> Document text
########################################

# Best Touring route to Switzerland



## Vimbus

I am in the process of planning our 2013 European holiday. We are planning to visit Switzerland before heading back home via the French alps to catch a stage of the Tour de France.
So far I’ve managed to book a late Friday night Eurotunnel after work then we plan to drive for no more than 1 ½ hour to the aire at Bavay to catch a decent night’s sleep and steer clear of the usual horror stories about aires near Calais. 
From there my knowledge of the area runs out, so we are open to suggestions of the best route into Switzerland. I quite like the idea of going via the Vosges mountains and the wife doesn’t mind where we go so long as we aren’t suck in the van all day!


----------



## damar1

Hi vimbus, I dont know weather i can help you, but we went to switzerlade last year for the first time. We think it is a wonderful place the people are lovely and most speak english. As for a route we use the book camperstop and down load all the counterys into the sat nav and put in no toll roads. Then looked on the map and put in a town or most of the time a lake, looked on sat nav and found a site. The sites are not cheap there but most we found very good and clean. The only place we found to sort of wild camp was on the motorways they hade m/h points for water ect ( we do not use motorways a lot ). We intend to return there this year, as there is so much to see the lakes are like oceans and its great to take a boat from one town to another. Have a great trip.


----------



## drcotts

Hi Vimsus
Dont know how long your plan to be away but i would go via the mosel. You can spend a week just travelling doen this beutifull valley if you like and there are aires all along its length right on the river. Its really lovely. if you have bikes you can ride along the river for miles if you wish.

Then you could spend some time in the black forest and visit a few of the lovely towns in southern germany such as titisee, triberg, freiburg etc. Then nip over the border to switzerland. Take a stop at Rheinfall which is also very specacular. Before going to lake contance
Rest of switzerland i dont know about but thats a start.

########################################

> Supplied information
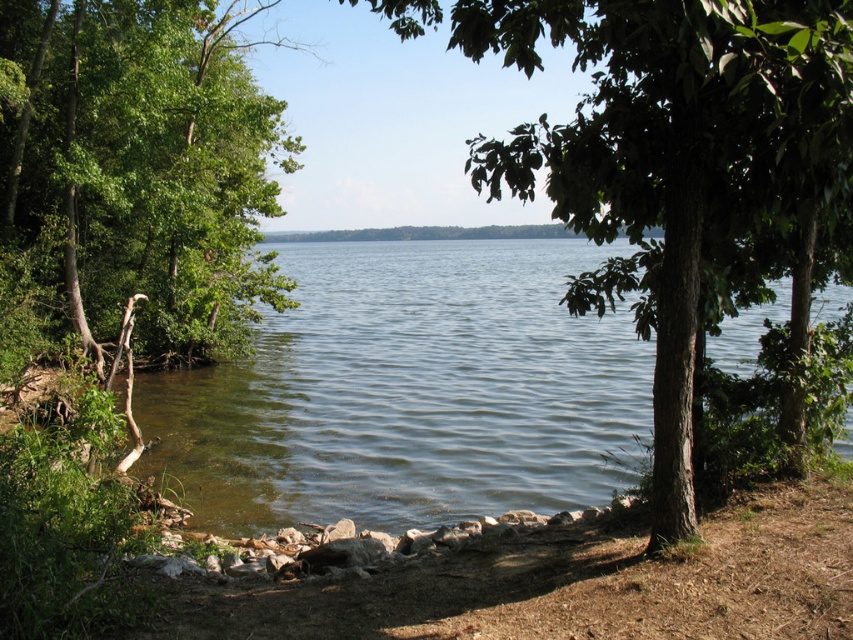
You are standing at the edge of the lake and want to place a small boat in the water. Since the boat requires a flat surface to launch, will the clear water at center and the smooth dirt shoreline at lower center provide a suitable area for launching the boat?

The clear water at center is taller than the smooth dirt shoreline at lower center, so the smooth dirt shoreline at lower center is lower and likely flat, making it suitable for launching the boat. The clear water at center may be too deep for a stable launch point.

Looking at this image, you are standing at the lakeside and notice two points marked in the scene. Which point is closer to you, point (170, 468) or point (70, 260)?

Point (170, 468) is in front of point (70, 260), so it is closer to you.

########################################

> Work to complete
- 1) In the forum thread on touring routes to Switzerland, why does Vimbus plan to spend the first night at the aire at Bavay? Answer in one to three sentences.
- 2) Carry the forum thread on touring routes to Switzerland forward from its final post.

> Results for each task
- 1) Vimbus wants to get a decent night's sleep after the late Friday night Eurotunnel crossing while driving no more than about an hour and a half. Stopping at Bavay also avoids the aires near Calais, which have a reputation for horror stories.

- 2)
I stay at the beach aire at calias all the time and have never had any troubles. theres too many other vans there but as long as you take sensible recuations such as not leaving your allet on the wroktop with the door open whilst dozing in the deckchair its fine. 

Enjoy your trip

Phill


----------



## Hydrocell

Hi Vimsus


We have travelled to Venice the last three years running we found this route was the best for us and apart for the toll on the Swiss Boarder and the toll on the A4 in Italy.
We try Austria the toll there was 32 euros and 8 euros for the Burner past each way the Austria toll only lasts for 10 day and the Swiss lasts for twelve months from January to December. 
Our route is as follows.
From Calais to Dunkerque on the A16 then onto the A25/E42 to Lille then onto the A7 Towards Namur on the A15 then pickup the A4/E411 to Luxemburg for our first stopover at Luxemburg at Alzingen Camp site good site good facilities and easy to get a bus just outside the camp in to the city. Best to fill up with fuel as it’s cheaper here; this campsite is in the 2012 ACSI book page 219 item 475, last year we only paid 11 euros per night with electric.
From Luxemburg we A3 down to the A8/E29 towards Saarbrucken onto the A620 to junction 3 then turn onto the N61 towards Strasbourg just after Molsheim there is a very good Aire at a town called Obernai this one is not in the Franch Aire’s book we always stop here going down or coming back, you can fill up with fresh water and dump waste, very safe free stop right in the town, Parking des Ramparts the GPS is 48.27.35N 7.29.89E.
After Obernai pickup the A35/E25 towards Basel where you will come to the boarder were you will need a Vignette you can pay the attendant at the boarder all other camps they charge 28 euros but for us Brits they charge 40 euros I complained bitterly last year about this and nearly got arrested but ended up paying 40 euros but I’ve since fund that you can bye one online for 28.50 euros.
Anyway back to the route A2/E25/E35 towards Luzern for our next stopover at camping Horw it’s a flat site mostly grass idle for a the odd night or two, you can catch a bus up to the main town of Luzern from just outside the camp or in the village five minutes walk well worth a go, 2012 ACSI book page 325 item 757.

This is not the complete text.